The Santaroga Barrier by Frank Herbert


  “We know you’re being used.”

  “You haven’t said by whom.”

  “Who’s behind it? A group of financiers, Doc, who don’t like what Santaroga represents. They want in and they can’t get in.”

  “The Santaroga Barrier,” Dasein said.

  “That’s what they call it.”

  “Who are they?”

  “You want names? Maybe we’ll give them to you if that suits our purposes.”

  “You want to use me, too, is that it?”

  “That isn’t the way Santaroga runs, Dasein.”

  The salads came. Dasein looked down into an inviting array of greens, diced chicken and a creamy golden dressing. A pang of hunger gripped him. He sampled a bite of chicken with the dressing, tasted the now familiar tang of a Jaspers cheese in it. The damned stuff was ubiquitous, he thought. But he had to admit it was delicious. Perhaps there was something in the claim that it wouldn’t travel.
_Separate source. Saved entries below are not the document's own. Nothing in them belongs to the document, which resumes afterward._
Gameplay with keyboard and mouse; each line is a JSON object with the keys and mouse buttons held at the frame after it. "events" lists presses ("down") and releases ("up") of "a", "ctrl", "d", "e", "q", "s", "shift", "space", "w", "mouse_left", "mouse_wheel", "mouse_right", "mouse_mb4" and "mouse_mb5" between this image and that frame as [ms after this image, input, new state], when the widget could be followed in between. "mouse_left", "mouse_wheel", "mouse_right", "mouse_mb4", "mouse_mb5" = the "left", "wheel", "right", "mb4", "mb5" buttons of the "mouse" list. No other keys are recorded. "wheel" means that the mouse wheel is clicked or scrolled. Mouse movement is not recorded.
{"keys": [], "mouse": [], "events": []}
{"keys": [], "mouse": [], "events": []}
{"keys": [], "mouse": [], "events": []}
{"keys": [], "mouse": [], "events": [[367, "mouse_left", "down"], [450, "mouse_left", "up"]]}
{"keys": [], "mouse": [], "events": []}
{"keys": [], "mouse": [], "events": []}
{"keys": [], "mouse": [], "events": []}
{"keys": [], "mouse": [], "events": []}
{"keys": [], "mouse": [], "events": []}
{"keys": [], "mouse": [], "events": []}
  “Pretty good, isn’t it?” Marden asked.

  “Yes, it is.” He studied the patrol captain a moment. “How does Santaroga run, Captain?”

  “Council government with Town Meeting veto, annual elections. Every resident above age eighteen has one vote.”

  “Basic Democracy,” Dasein said. “Very nice when you have a community this size, but …”

  “We had three thousand voters and fifty-eight hundred proxies at the last Town Meeting,” Marden said. “It can be done if people are interested in governing themselves. We’re interested, Dasein. That’s how Santaroga’s run.”

  Dasein gulped the bite of salad in his mouth, put down his fork. Almost nine thousand people over age eighteen in the valley! That was twice as many as he’d estimated. What did they all do? A place like this couldn’t exist by taking in each others’ wash.

  “You want me to marry Jenny, settle here—another voter,” Dasein said. “Is that it?”

  “That’s what Jenny appears to want. We tried to discourage her, but …” He shrugged.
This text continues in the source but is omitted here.